FUSQA: Fetal Ultrasound Segmentation Quality Assessment

Deep learning models have been effective for various fetal ultrasound segmentation tasks. However, generalization to new unseen data has raised questions about their effectiveness for clinical adoption. Normally, a transition to new unseen data requires time-consuming and costly quality assurance processes to validate the segmentation performance post-transition. Segmentation quality assessment efforts have focused on natural images, where the problem has been typically formulated as a dice score regression task. In this paper, we propose a simplified Fetal Ultrasound Segmentation Quality Assessment (FUSQA) model to tackle the segmentation quality assessment when no masks exist to compare with. We formulate the segmentation quality assessment process as an automated classification task to distinguish between good and poor-quality segmentation masks for more accurate gestational age estimation.

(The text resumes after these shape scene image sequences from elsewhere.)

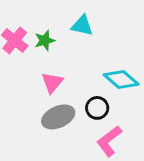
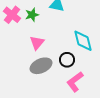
cyan diamond: (121, 79) -> (83, 41), turned 35

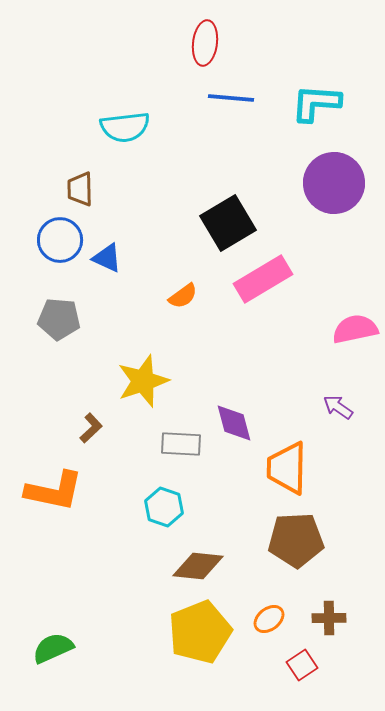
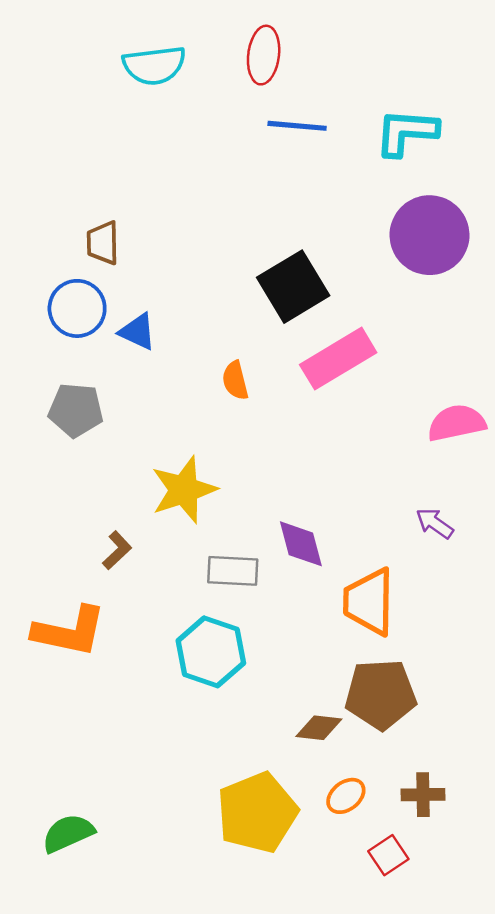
cyan semicircle: (125, 127) -> (154, 65), moved
orange semicircle: (183, 296) -> (235, 380), turned 112
cyan hexagon: (164, 507) -> (211, 652), size x1.4
brown diamond: (198, 566) -> (319, 728), moved, size x0.7

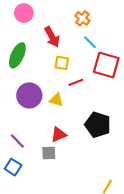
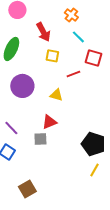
red square: (106, 65) -> (93, 58), size x0.7
red line: (76, 82) -> (73, 74), moved
yellow triangle: (56, 100) -> (56, 95), moved
black pentagon: (98, 125) -> (93, 144), moved

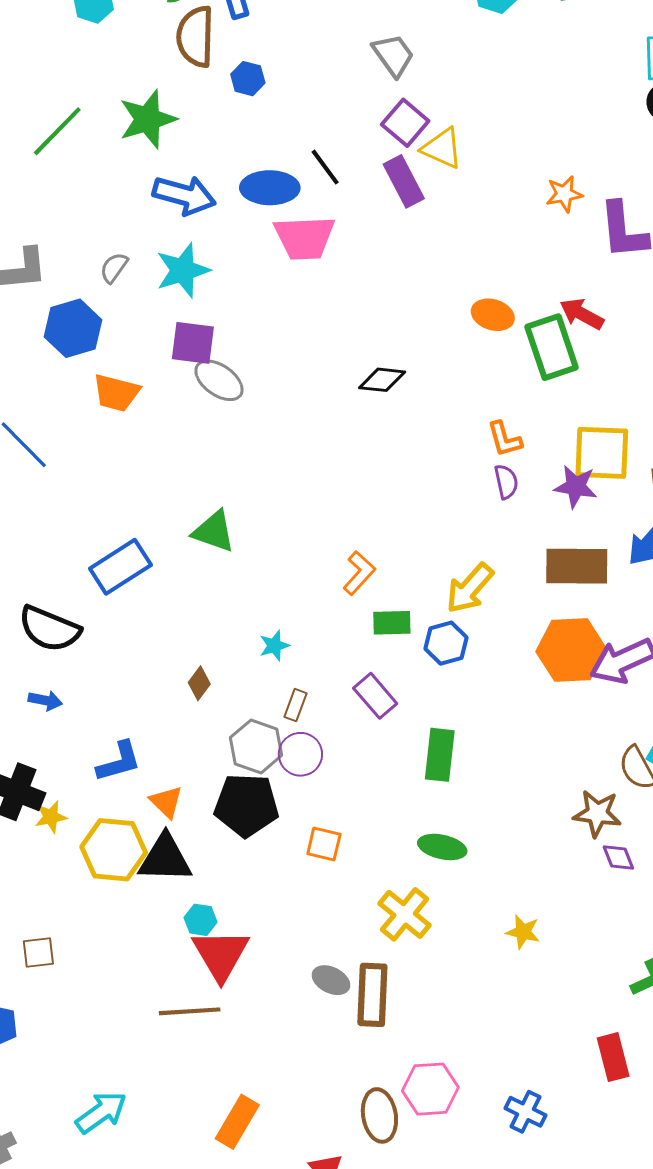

We validate the performance of our proposed approach on two datasets we collect from two hospitals using different ultrasound machines. We compare different architectures, with our best-performing architecture achieving over 90% classification accuracy on distinguishing between good and poor-quality segmentation masks from an unseen dataset. Additionally, there was only a 1.45-day difference between the gestational age reported by doctors and estimated based on CRL measurements using well-segmented masks. On the other hand, this difference increased and reached up to 7.73 days when we calculated CRL from the poorly segmented masks. As a result, AI-based approaches can potentially aid fetal ultrasound segmentation quality assessment and might detect poor segmentation in real-time screening in the future.

翻译：深度学习模型已有效应用于多种胎儿超声分割任务。然而，针对新未知数据的泛化能力引发了对其临床推广有效性的质疑。通常情况下，向新未知数据的迁移需要耗时且昂贵的数据质量保证流程来验证迁移后的分割性能。现有的分割质量评估研究主要集中于自然图像，其问题通常被构造成Dice分数回归任务。本文提出了一种简化的胎儿超声分割质量评估（FUSQA）模型，用于解决无真实掩膜可对照场景下的分割质量评估问题。我们将分割质量评估过程形式化为自动化分类任务，通过区分优质与劣质分割掩膜实现更精准的胎龄估计。我们使用两台不同医院采用不同超声设备采集的数据集验证了所提方法的性能。通过对比不同网络架构，最优架构在新未知数据集上区分优质与劣质分割掩膜的准确率超过90%。此外，基于优质分割掩膜的头臀长（CRL）测量值估计的胎龄与医生报告值仅相差1.45天。相反，使用劣质分割掩膜计算CRL时，该差异增大至7.73天。因此，基于人工智能的方法有望辅助胎儿超声分割质量评估，并可能在未来的实时筛查中检测出劣质分割结果。